August 30, 2008 By Chris Corrigan Conversation, Emergence, Facilitation 4 Comments

I was working with a group yesterday that was making a number of small decisions as they worked their way through an agenda.   The meeting was semi-formal and my role as facilitator was mostly to hold space and draw attention to process where appropriate.

I let the group talk, asked questions from time to time and noted the decisions that they had made.   As I was observing this group working, I noticed something interesting about their process.

Frequent readers will know that I use the diamond of participation often as a map to organize and design meeting processes.   One feature of the diamond is the three phases that groups go through, from divergent thinking through emergent thinking to convergent thinking.   There are noticiable transitions between these three phases, with groups becoming quiet when the hit the groan zone, and the energy becoming lighter when concrete proposals and decisions begin to emerge.

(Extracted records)

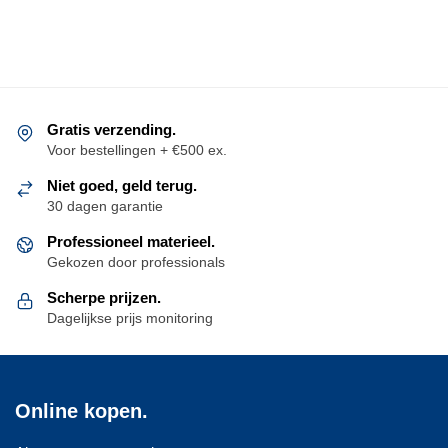
Gratis verzending.
Voor bestellingen + €500 ex.
Niet goed, geld terug.
30 dagen garantie
Professioneel materieel.
Gekozen door professionals
Scherpe prijzen.
Dagelijkse prijs monitoring
Online kopen.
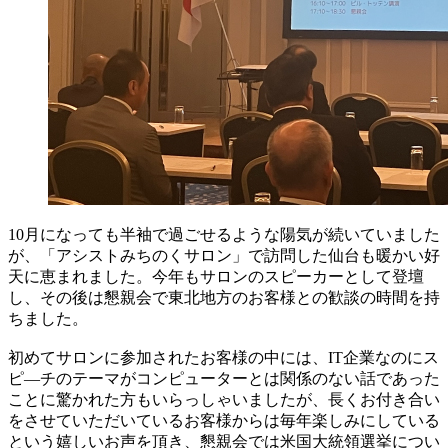
10月になっても半袖で過ごせるような陽気が続いていました
が、「アシストみちのくサロン」で訪問した仙台も暖かい好
天に恵まれました。今年もサロンのスピーカーとして登壇
し、その後は懇親会で東北地方のお客様との歓談の時間を持
ちました。
初めてサロンに参加されたお客様の中には、IT企業なのにス
ピ―チのテーマがコンピューターとは関係のない話であった
ことに驚かれた方もいらっしゃいましたが、長くお付き合い
をさせていただいているお客様からは毎年楽しみにしている
という嬉しいお声を頂き、懇親会では米国大統領選挙につい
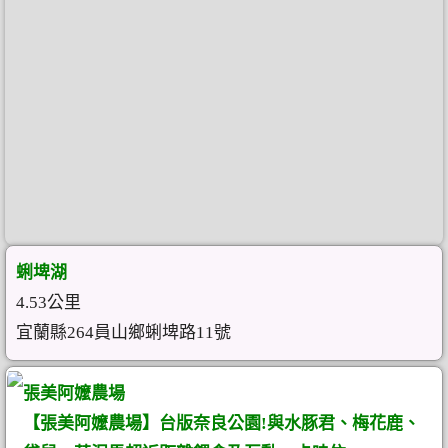
蜊埤湖
4.53公里
宜蘭縣264員山鄉蜊埤路11號
張美阿嬤農場
【張美阿嬤農場】台版奈良公園!與水豚君、梅花鹿、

(List of tasks):
1: Answer these questions using the facilitation post:
(a) What was the facilitator's role in the semi-formal meeting?
(b) What does the writer often use as a map to organize and design meeting processes?
(c) What happens to groups when they hit the groan zone?
2: From the extracted records, pull out every line of text character for character. Leave the pictures out.

(Answers to this exercise):
1:
(a) Mostly to hold space and draw attention to process where appropriate.
(b) The diamond of participation.
(c) They become quiet.

2:
Gratis verzending.
Voor bestellingen + €500 ex.
Niet goed, geld terug.
30 dagen garantie
Professioneel materieel.
Gekozen door professionals
Scherpe prijzen.
Dagelijkse prijs monitoring
Online kopen.
10月になっても半袖で過ごせるような陽気が続いていました
が、「アシストみちのくサロン」で訪問した仙台も暖かい好
天に恵まれました。今年もサロンのスピーカーとして登壇
し、その後は懇親会で東北地方のお客様との歓談の時間を持
ちました。
初めてサロンに参加されたお客様の中には、IT企業なのにス
ピ―チのテーマがコンピューターとは関係のない話であった
ことに驚かれた方もいらっしゃいましたが、長くお付き合い
をさせていただいているお客様からは毎年楽しみにしている
という嬉しいお声を頂き、懇親会では米国大統領選挙につい
蜊埤湖
4.53公里
宜蘭縣264員山鄉蜊埤路11號
張美阿嬤農場
【張美阿嬤農場】台版奈良公園!與水豚君、梅花鹿、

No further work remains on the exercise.